Limb landmark coordinates:
++++++++

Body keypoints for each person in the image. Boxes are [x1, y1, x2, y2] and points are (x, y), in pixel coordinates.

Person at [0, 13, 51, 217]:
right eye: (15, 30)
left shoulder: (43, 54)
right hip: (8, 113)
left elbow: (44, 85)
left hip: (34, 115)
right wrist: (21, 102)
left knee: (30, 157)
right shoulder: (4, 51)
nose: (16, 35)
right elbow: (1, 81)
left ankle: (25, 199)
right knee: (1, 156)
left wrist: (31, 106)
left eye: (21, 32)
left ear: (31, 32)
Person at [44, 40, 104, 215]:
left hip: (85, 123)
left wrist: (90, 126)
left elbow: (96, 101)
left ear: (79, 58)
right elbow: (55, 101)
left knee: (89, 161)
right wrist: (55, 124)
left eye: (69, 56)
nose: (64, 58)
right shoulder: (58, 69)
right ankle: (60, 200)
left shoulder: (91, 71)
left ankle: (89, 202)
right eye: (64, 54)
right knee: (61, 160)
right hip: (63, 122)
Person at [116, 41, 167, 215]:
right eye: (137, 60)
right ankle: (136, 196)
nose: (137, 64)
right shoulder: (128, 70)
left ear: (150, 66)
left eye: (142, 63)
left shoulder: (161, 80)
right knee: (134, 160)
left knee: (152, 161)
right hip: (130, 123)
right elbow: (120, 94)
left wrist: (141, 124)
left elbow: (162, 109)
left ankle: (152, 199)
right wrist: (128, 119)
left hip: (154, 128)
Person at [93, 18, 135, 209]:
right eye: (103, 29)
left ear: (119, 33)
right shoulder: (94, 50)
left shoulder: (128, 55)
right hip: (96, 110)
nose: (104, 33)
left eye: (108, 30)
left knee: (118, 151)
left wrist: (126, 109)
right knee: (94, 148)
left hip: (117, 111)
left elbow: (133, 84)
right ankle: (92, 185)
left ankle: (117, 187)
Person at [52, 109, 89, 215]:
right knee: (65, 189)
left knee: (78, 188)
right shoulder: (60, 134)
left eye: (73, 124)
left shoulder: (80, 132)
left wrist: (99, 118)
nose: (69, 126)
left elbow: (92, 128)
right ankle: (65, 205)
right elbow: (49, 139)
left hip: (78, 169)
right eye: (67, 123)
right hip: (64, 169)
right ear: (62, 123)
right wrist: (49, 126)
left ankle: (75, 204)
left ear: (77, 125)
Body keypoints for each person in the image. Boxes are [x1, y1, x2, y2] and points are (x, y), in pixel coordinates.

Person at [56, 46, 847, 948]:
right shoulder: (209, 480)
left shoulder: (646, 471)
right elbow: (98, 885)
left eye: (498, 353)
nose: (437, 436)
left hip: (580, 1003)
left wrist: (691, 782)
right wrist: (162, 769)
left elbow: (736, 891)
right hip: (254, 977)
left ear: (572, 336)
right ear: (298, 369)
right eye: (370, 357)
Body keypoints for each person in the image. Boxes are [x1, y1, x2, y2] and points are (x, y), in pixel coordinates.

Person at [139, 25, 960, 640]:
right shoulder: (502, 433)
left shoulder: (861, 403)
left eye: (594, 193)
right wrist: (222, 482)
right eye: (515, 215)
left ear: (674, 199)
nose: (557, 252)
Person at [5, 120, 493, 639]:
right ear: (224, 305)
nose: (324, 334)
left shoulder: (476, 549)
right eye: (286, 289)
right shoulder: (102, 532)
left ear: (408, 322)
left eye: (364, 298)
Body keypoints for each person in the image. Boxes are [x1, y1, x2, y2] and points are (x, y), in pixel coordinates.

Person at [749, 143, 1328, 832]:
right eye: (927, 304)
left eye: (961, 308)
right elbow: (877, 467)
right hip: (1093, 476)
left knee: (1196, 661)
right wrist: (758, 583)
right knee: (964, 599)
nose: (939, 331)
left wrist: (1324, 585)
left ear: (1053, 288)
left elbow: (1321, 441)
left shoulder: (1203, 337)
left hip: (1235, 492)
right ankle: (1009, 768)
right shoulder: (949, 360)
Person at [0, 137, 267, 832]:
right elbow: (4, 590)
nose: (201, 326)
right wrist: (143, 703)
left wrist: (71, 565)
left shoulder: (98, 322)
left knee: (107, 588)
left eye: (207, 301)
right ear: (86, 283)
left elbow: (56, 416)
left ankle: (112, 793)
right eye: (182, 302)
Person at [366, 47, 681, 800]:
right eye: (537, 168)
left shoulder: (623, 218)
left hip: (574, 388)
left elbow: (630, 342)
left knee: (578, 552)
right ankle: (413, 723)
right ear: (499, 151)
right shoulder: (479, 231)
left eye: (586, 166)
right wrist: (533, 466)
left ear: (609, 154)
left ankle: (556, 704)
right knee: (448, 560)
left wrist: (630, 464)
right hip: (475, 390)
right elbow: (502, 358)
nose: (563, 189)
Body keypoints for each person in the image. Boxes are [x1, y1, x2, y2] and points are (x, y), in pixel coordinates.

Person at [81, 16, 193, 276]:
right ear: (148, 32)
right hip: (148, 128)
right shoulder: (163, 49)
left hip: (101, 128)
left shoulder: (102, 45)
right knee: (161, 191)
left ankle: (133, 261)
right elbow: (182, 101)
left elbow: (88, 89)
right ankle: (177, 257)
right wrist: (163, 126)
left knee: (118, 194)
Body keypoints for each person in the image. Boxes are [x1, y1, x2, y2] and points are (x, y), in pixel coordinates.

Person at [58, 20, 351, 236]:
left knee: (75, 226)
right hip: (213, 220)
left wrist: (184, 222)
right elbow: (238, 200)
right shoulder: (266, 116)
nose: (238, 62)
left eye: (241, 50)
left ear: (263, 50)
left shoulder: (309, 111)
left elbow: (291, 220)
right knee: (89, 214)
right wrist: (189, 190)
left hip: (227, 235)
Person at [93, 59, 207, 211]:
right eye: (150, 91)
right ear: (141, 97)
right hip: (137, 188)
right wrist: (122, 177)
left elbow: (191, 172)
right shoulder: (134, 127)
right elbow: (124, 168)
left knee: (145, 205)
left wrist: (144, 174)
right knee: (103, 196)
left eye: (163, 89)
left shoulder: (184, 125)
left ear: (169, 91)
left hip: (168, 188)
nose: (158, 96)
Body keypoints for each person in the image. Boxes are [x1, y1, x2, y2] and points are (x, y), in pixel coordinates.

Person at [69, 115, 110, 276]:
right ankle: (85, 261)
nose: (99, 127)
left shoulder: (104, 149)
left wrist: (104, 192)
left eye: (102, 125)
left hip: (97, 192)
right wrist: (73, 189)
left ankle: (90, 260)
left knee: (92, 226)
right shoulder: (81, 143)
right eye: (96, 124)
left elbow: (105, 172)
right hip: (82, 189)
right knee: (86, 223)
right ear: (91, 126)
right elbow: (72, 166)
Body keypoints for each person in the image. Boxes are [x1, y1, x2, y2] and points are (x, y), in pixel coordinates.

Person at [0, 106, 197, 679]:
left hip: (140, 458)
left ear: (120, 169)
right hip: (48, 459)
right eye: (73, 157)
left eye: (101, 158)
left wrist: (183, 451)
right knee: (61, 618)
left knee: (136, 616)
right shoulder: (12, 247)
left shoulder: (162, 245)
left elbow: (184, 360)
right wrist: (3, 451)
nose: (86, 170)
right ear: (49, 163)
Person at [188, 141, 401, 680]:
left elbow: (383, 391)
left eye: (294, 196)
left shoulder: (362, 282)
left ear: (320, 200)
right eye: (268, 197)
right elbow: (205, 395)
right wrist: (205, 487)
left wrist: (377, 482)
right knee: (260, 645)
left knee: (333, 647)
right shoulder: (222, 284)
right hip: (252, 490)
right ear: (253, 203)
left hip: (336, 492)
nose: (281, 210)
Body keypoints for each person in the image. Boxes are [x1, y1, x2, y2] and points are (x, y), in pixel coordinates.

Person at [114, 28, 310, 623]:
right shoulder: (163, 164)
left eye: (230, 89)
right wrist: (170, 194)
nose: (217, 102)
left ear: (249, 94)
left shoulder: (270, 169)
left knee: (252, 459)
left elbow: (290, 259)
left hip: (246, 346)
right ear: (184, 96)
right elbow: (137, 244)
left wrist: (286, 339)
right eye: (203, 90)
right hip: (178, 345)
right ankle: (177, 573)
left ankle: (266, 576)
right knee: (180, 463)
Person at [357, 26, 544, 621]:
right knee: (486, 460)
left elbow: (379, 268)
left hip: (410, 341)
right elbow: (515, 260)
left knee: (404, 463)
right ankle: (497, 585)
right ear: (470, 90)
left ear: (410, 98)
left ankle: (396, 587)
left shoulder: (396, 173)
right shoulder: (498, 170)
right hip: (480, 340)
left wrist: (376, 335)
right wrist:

++++++++

Your objective: Retype the records above, but only those lines that fall between the line containing "nose: (217, 102)" and the line containing "left wrist: (376, 335)", with both of those lines included, exactly as written.

Expected output:
nose: (217, 102)
left ear: (249, 94)
left shoulder: (270, 169)
left knee: (252, 459)
left elbow: (290, 259)
left hip: (246, 346)
right ear: (184, 96)
right elbow: (137, 244)
left wrist: (286, 339)
right eye: (203, 90)
right hip: (178, 345)
right ankle: (177, 573)
left ankle: (266, 576)
right knee: (180, 463)
Person at [357, 26, 544, 621]:
right knee: (486, 460)
left elbow: (379, 268)
left hip: (410, 341)
right elbow: (515, 260)
left knee: (404, 463)
right ankle: (497, 585)
right ear: (470, 90)
left ear: (410, 98)
left ankle: (396, 587)
left shoulder: (396, 173)
right shoulder: (498, 170)
right hip: (480, 340)
left wrist: (376, 335)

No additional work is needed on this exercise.